_DESCRIPTION OF THE TASK_. In the material below, turn the lines from the one containing "ドエラーが発生してしまった場合、単純" through the one containing "イトより、直接質問され", both included, into a numbered list, omitting any blank lines.

_DATA SHOWN_.

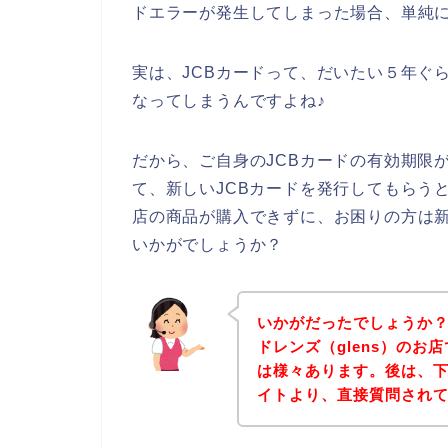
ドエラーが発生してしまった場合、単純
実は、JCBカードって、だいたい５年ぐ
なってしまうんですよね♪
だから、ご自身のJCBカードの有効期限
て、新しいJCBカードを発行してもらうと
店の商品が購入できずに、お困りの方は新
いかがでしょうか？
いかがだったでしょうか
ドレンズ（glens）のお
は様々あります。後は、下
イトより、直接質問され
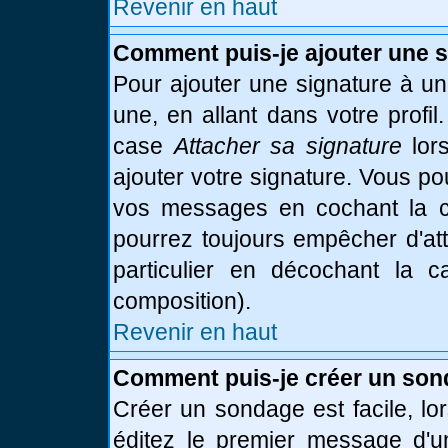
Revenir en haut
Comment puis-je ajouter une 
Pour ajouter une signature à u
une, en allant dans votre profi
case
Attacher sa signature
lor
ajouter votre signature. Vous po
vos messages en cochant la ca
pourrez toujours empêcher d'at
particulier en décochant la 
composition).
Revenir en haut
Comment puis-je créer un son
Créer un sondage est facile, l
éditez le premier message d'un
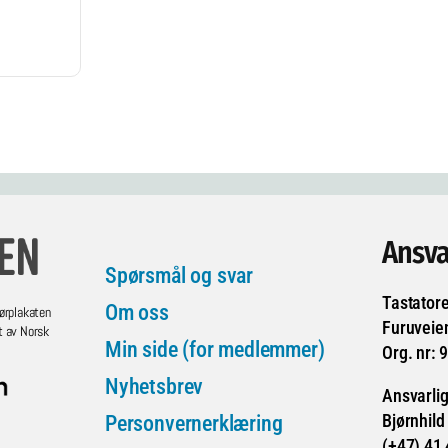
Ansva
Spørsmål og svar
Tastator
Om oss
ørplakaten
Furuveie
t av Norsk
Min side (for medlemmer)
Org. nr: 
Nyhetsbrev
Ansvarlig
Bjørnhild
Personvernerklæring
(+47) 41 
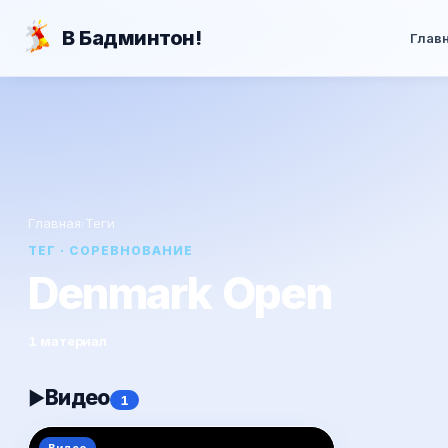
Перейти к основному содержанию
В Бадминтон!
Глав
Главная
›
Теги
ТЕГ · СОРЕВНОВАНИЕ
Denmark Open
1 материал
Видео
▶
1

==

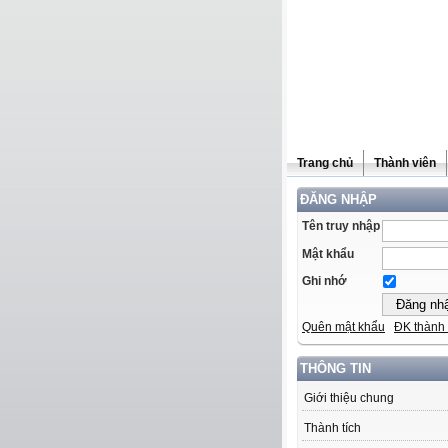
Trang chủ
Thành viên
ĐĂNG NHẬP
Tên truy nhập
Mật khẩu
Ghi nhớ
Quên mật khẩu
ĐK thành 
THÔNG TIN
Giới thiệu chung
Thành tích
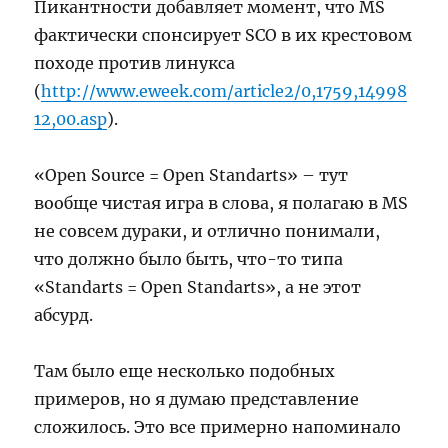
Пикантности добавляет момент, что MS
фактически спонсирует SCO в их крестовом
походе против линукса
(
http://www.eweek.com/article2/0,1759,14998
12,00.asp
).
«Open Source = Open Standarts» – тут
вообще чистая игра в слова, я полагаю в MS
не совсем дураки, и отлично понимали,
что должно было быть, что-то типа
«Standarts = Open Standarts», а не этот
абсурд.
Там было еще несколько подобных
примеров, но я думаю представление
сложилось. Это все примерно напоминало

_SOLUTION TO THIS PROBLEM_.
1. ドエラーが発生してしまった場合、単純
2. 実は、JCBカードって、だいたい５年ぐ
3. なってしまうんですよね♪
4. だから、ご自身のJCBカードの有効期限
5. て、新しいJCBカードを発行してもらうと
6. 店の商品が購入できずに、お困りの方は新
7. いかがでしょうか？
8. いかがだったでしょうか
9. ドレンズ（glens）のお
10. は様々あります。後は、下
11. イトより、直接質問され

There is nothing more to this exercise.